Wie kann der Heroldsdienst, dieser Verkündigungsdienst in heutiger Zeit für uns aussehen?
Zunächst: Er ist an kein besonderes Amt oder an einen besonderen hauptamtlichen Dienst in der Kirche gebunden, auch wenn diejenigen dafür besonders ausgebildet und dann dazu auch berufen bzw. angestellt sind. Zu dem Dienst, von Gottes anbrechendem Reich zu erzählen, ist jeder beauftragt. Und dies kann auch jeder, der Pflänzchen des anbrechenden Gottesreiches in seinem Leben oder um sich herum wahrnimmt. Wenn beispielsweise Menschen in ihrem Elend aufleben, getrost weiterleben können, von neuer Hoffnung erfüllt werden, die Last von Schuld loswerden und vieles mehr. „Geht“, sagt Jesus, „gebt meine Botschaft, mein Evangelium vom anbrechenden Reich Gottes weiter. Geht und erzählt, was ihr erfahren habt als Zeichen des anbrechenden Reiches.“
Geht heißt nicht, wartet, bis jemand kommt oder wir zufälligerweise jemandem begegnen, mit dem wir darüber reden können. Gehen, hingehen heißt dann z.B. Besuche machen. Früher machte der Pfarrer bzw. die Pfarrerin regelmäßig und fast nur allein Hausbesuche, nicht nur bei hohen Geburtstagen. Gott sei Dank bildeten sich in vielen Kirchgemeinden dann auch Besuchskreise. Nach meinen Erfahrungen ging es in den Vorbereitungen der Teilnehmer jedoch eher um Gesprächsführung und äußere Dinge, die zu beachten wären. Die sind freilich auch wichtig. Doch nur sehr wenig wurden sie befähigt, über ihren eigenen Glauben und ihre Erfahrungen mit ihm gegenüber anderen zu reden. Und das ist insgesamt ein ziemliches Problem. Wir Christen scheuen uns davor, über unseren eigenen Glauben zu reden und darüber, wie Gott, wie Jesus Christus in unser Leben getreten ist und wir ihm immer wieder begegnen in seinem Herrsein, in seiner heilmachenden Kraft.
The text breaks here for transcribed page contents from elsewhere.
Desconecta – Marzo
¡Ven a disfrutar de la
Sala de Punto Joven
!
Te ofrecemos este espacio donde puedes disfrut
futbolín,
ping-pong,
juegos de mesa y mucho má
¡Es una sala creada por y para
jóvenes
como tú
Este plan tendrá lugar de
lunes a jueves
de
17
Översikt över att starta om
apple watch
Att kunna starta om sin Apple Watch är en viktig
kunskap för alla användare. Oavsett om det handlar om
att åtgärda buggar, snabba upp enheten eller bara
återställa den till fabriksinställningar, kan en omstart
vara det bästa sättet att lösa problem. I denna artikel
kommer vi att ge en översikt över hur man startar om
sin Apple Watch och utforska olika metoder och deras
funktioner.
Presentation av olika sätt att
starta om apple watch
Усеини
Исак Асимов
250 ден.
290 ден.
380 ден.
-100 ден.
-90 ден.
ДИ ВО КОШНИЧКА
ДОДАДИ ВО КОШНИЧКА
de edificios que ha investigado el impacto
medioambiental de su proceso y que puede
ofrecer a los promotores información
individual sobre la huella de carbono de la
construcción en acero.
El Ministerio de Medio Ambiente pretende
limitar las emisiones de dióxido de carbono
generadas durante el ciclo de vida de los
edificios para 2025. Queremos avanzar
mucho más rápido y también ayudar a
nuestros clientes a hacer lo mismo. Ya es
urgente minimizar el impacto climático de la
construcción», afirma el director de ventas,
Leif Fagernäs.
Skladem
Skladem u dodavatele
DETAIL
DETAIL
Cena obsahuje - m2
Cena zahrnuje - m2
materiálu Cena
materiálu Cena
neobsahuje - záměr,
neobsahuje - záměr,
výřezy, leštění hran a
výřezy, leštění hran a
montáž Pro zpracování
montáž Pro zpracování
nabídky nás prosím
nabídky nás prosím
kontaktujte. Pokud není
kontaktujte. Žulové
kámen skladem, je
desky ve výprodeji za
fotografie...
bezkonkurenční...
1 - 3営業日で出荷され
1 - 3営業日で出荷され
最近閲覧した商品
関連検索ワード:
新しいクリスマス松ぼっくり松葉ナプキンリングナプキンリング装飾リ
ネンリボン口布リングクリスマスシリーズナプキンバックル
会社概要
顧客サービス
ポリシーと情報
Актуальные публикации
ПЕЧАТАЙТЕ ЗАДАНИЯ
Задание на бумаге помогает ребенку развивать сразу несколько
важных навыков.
Manche scheuen sich sogar gegenüber ihren Kindern und Enkelkindern, Geschichten aus der Bibel zu erzählen, Jesusgeschichten und Geschichten über Erfahrungen mit Gott im eigenen Leben. Es mag viele Gründe für unsere Zurückhaltung geben – nicht nur, dass viele über uns dann den Kopf schütteln und uns zu verstehen geben, davon doch nichts hören zu wollen. Vielleicht fällt es manchem jedoch leichter, wenn er bzw. sie sich bewusst macht, dass es allein wichtig ist, Jesu Botschaft vom anbrechenden Reich Gottes weiterzusagen, damit diese Botschaft auch bei anderen wirken kann. Und welche Freude kommt dann auf, wenn das Evangelium und die eigenen Glaubenserfahrungen von denen, die das hören, nicht abgewiesen wird, sondern ankommt, in ihr Herz gelangt und ihr Leben verändert. Es freut uns, wenn auch sie das Herrsein Gottes gelten lassen und diesem Herrn vertrauen und so in dieser Welt, in der wir in welcher Weise auch immer viel Elend und Not erfahren, dem nicht mehr wehrlos ausgeliefert sind. Es freut uns, wenn auch sie zu Jesus Christus und mit ihm zum Herrn der Welt gehören, der auch ihnen in seiner unermesslichen Liebe den nötigen Halt und die Kraft gibt, dem zu widerstehen. Es freut uns, wenn sie zu dem Herrn gehören, der bereits alles Leid und den Tod überwunden hat und der will, dass alle Menschen solch neues Leben bekommen. Das alles sollte uns doch immer wieder helfen, die inneren Blockaden zu überwinden, und Mut machen, das zu tun, was Jesus von uns getan haben will: Geht und verkündet: Das Himmelreich ist nahe.